It’s obscurity, not apocalypse: All that the “right to be forgotten” decision has created is the right to ask to have information removed from search engine results.
/The National Post recently carried a week of op-eds, all focused on responding to the “right to be forgotten” that was (allegedly) created by the Google Spain decision. Some extremely well-known and widely-respected experts have weighed in on the subject:
Ann Cavoukian and Chris Wolfe:
…while personal control is essential to privacy, empowering individuals to demand the removal of links to unflattering, but accurate, information arguably goes far beyond protecting privacy… The recent extreme application of privacy rights in such a vague, shotgun manner threatens free expression on the Internet. We cannot allow the right to privacy to be converted into the right to censor.
This ruling threatens to change the Internet from a neutral platform, on which all the knowledge of humanity might eventually be made available, to a highly censored network, in which, every seven seconds, another person may unilaterally decide that they have a right to be forgotten and to have the record of their past suppressed…We have a duty to remember, not to forget; a duty not to let the past go, simply because it is inconvenient or embarrassing.
Should there be exceptions to the principle of “let the public record stand”? Most countries already have laws that do just that — prohibiting and ordering the deletion of online criminal defamation, cyberabuse and images of child sexual abuse, for example. Google, and other search engines, do invent algorithms that position certain results more prominently. Surely a discussion about tweaking those algorithms would have been less draconian than this cyber censorship.
With all due respect to these experts, I cannot help but feel that each of them has missed the central point – pushed by the rhetoric about a “right to be forgotten” into responding to a hypothetical idea rather than the concrete reality of the decision.
It is not about mere reputation grooming.
It is not about suppressing or rewriting history.
It is not about silencing critics.
It is not about scrubbing clean the public record.
It is not about protecting people from the consequences of their actions.
Frankly, this ruling isn’t the creation of a new form of censorship or suppression – rather, it’s a return to what used to be.

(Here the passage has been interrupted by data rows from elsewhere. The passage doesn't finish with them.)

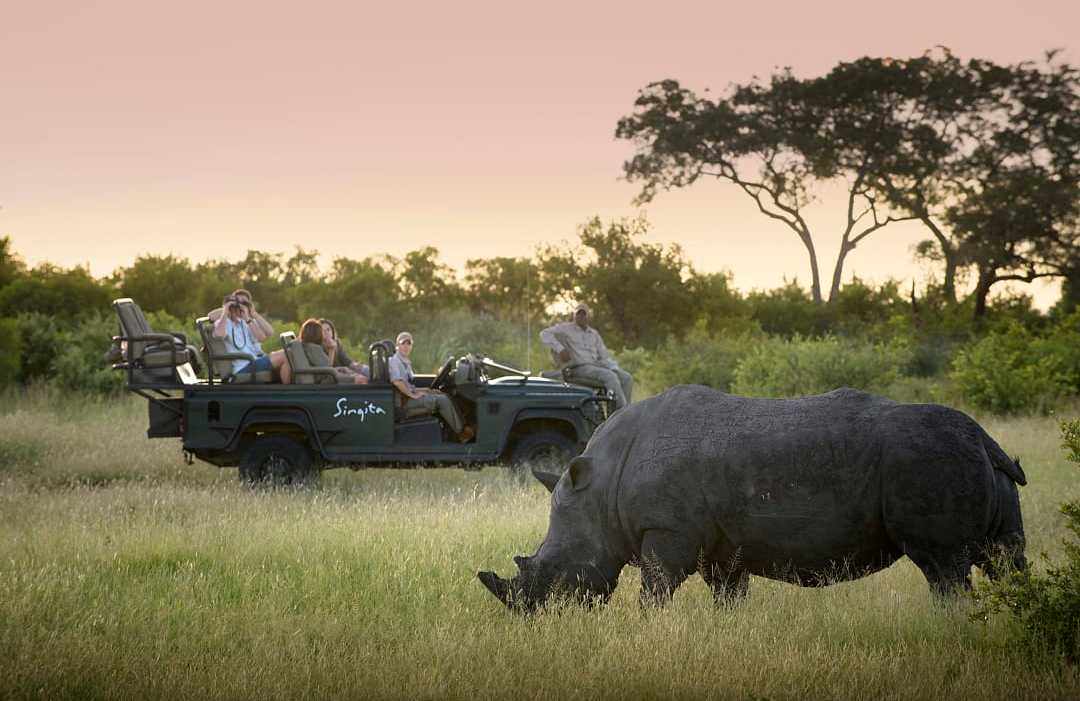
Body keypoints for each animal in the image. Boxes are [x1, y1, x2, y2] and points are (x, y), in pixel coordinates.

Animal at [478, 386, 1027, 611]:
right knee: (1004, 559)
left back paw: (950, 624)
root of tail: (983, 437)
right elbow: (728, 597)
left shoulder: (667, 531)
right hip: (975, 463)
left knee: (942, 568)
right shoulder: (723, 545)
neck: (600, 489)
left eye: (554, 572)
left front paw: (649, 627)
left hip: (928, 461)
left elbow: (656, 590)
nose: (530, 617)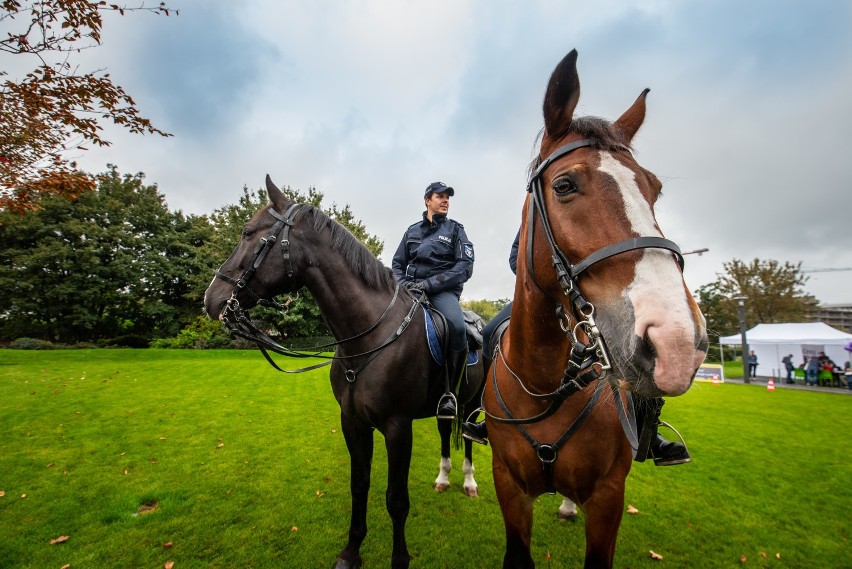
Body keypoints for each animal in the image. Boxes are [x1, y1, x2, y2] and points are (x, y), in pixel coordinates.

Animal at [486, 50, 712, 568]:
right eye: (565, 185)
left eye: (655, 189)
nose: (676, 341)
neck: (546, 386)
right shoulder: (509, 488)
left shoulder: (609, 496)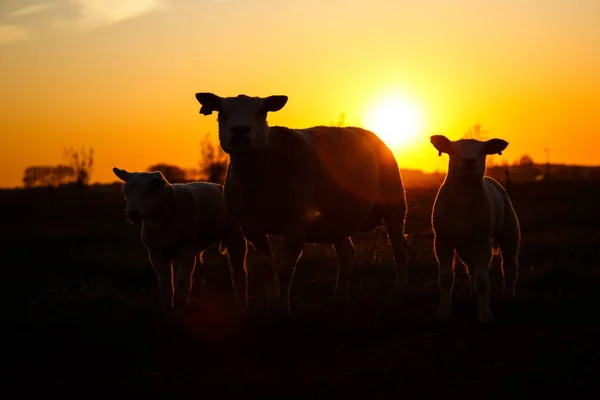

The decision sets the stage for aligning new communications media with more traditional lifespans of information and a restoration of the eventual drawing of a curtain of obscurity over information as its timeliness fades.
Facing the facts:
It is important to be clear that all the “right to be forgotten” decision has created is the right to ask to have information removed from search engine results.
There is no guarantee that the information will be removed – in its decision the court recognized that while indeed there are situations where removal would be appropriate, each request requires a careful balancing of individual rights of informational self-determination against the public interest.
It is also worth pointing out that this is hardly the only recourse users have to protect and shape online privacy, identity, and reputation. In an Atlantic article about the introduction of Facebook Social Graph, the authors comment that:
Online, obscurity is created through a combination of factors. Being invisible to search engines increases obscurity. So does using privacy settings and pseudonyms. Disclosing information in coded ways that only a limited audience will grasp enhances obscurity, too. Since few online disclosures are truly confidential or highly publicized, the lion's share of communication on the social web falls along the expansive continuum of obscurity: a range that runs from completely hidden to totally obvious.
Other ubiquitous privacy protective techniques don’t tend to engender the same concerns as “right to be forgotten”. Nobody is ringing alarm bells equating privacy settings with censorship – indeed, we encourage the use of privacy settings as responsible online behavior. And while there are certainly concerns about the use of pseudonyms, those concerns are focused on accountability, not freedom of speech or access to information. In fact, the use of pseudonyms is widely considered as facilitating freedom of speech, not preventing it.
Bottom line:
I’m all for freedom of expression. Not a fan of censorship either. So I would like to make a heartfelt plea to the community of thinkers who focus on this area of emerging law, policy, and culture: exaggerations and overreactions don’t help clarify these issues and are potentially damaging in the long run. A clear understanding of what this decision is —and what it is not— will be the best first step towards effective, balanced implementation.